Untuk memastikan terdaftar sebagai penerima bansos, masyarakat perlu memastikan bahwa NIK KTP mereka tercatat dalam Data Tunggal Terpadu Sosial Ekonomi (DTSE) yang kini menggantikan Data Terpadu Kesejahteraan Sosial (DTKS).
-
Program Keluarga Harapan (PKH)
Program ini dirancang untuk mendukung ibu hamil, anak sekolah, dan lansia dari keluarga rentan.
Tujuannya adalah meningkatkan akses pendidikan, kesehatan, dan kualitas hidup mereka. -
Bantuan Pangan Non-Tunai (BPNT)
BPNT memberikan bantuan berbasis elektronik yang dapat digunakan untuk membeli kebutuhan pokok tertentu,
seperti beras dan minyak goreng, melalui e-wallet di toko yang bermitra dengan pemerintah. -
Bantuan Langsung Tunai (BLT)
BLT ditujukan untuk masyarakat terdampak kenaikan harga bahan pokok dan energi. Bantuan ini memberikan dana langsung untuk kebutuhan sehari-hari. -
Subsidi Energi
Program ini meliputi keringanan biaya listrik dan LPG untuk rumah tangga berpenghasilan rendah, guna mengurangi beban pengeluaran energi keluarga.
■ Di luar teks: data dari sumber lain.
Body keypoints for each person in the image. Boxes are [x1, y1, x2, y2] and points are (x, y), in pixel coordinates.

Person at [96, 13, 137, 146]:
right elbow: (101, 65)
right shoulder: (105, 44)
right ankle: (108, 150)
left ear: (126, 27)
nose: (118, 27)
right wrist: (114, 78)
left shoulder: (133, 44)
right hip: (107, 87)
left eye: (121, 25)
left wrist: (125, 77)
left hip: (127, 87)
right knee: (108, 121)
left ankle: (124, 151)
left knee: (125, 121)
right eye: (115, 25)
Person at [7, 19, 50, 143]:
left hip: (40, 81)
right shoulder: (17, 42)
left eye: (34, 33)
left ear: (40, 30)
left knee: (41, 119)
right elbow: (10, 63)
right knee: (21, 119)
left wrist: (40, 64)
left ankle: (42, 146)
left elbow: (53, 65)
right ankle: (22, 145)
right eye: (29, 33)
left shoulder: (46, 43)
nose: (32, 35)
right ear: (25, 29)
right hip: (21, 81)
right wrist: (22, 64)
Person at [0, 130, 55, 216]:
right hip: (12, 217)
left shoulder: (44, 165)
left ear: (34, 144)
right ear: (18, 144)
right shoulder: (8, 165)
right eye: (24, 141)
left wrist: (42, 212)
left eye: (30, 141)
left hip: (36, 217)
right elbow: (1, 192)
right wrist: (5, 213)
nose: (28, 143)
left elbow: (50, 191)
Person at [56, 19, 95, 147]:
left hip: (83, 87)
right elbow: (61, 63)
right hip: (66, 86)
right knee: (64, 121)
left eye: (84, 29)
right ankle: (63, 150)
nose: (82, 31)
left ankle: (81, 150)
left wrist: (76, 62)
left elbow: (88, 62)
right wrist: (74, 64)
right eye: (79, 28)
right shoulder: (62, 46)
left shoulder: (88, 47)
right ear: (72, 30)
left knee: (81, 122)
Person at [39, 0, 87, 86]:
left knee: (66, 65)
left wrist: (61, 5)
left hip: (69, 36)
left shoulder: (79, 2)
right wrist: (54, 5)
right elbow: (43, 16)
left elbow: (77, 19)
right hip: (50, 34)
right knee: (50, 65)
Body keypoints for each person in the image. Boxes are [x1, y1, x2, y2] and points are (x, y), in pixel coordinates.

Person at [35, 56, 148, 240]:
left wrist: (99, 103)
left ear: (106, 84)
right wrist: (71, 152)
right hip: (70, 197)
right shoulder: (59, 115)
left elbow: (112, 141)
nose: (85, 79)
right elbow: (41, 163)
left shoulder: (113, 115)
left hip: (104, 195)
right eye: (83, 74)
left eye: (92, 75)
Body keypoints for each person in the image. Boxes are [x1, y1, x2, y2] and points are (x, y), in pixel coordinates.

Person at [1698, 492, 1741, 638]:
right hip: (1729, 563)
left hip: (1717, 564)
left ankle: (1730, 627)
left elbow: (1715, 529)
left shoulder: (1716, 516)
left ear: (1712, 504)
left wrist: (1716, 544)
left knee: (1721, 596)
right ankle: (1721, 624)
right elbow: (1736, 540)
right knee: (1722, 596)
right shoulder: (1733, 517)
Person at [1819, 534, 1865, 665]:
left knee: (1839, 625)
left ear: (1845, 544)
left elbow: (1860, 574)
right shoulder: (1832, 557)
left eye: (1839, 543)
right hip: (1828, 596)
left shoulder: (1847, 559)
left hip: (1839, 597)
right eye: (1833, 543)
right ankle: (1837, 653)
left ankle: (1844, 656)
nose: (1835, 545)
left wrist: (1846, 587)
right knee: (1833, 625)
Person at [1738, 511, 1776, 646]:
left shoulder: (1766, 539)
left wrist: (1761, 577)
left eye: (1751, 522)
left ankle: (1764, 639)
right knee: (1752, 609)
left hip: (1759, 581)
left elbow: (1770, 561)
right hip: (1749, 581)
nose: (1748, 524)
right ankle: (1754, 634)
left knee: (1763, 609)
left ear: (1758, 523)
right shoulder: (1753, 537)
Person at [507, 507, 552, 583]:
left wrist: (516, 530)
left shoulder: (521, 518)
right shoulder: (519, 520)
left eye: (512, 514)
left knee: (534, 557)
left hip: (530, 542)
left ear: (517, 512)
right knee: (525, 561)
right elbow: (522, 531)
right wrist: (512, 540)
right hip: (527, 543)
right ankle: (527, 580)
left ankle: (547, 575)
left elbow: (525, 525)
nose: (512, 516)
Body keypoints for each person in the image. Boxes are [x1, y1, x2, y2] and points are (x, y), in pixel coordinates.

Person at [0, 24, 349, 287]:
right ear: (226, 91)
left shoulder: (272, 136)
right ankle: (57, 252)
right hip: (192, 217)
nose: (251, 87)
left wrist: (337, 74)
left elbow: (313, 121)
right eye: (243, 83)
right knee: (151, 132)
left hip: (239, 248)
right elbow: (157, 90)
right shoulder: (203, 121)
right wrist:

Pemerintah telah menyediakan layanan daring untuk mengecek status penerima bansos melalui situs resmi Kemensos. Berikut langkah-langkahnya:
-
Buka Situs Resmi
Akses cekbansos.kemensos.go.id menggunakan ponsel atau komputer dengan koneksi internet yang stabil. -
Isi Data Diri
Masukkan informasi seperti NIK KTP, nama lengkap, dan alamat sesuai dengan data kependudukan Anda. -
Verifikasi Captcha
Lengkapi captcha yang ditampilkan untuk memastikan sistem memverifikasi bahwa Anda bukan robot. -
Klik "Cari Data"
Tekan tombol ini untuk mendapatkan informasi mengenai status penerimaan bansos. Data yang tampil akan mencakup jenis bantuan dan status penyaluran.
Kemudahan Akses dan Transparansi
Melalui mekanisme daring ini, masyarakat dapat dengan mudah memastikan status penerimaan bansos.
Baca Juga: Bencana Kebakaran Hutan di Los Angeles, Mengapa Skalanya Sangat Hebat?
Langkah-langkah sederhana ini menjadikan proses lebih cepat dan transparan, sehingga masyarakat dapat segera mengetahui hak mereka sebagai penerima manfaat.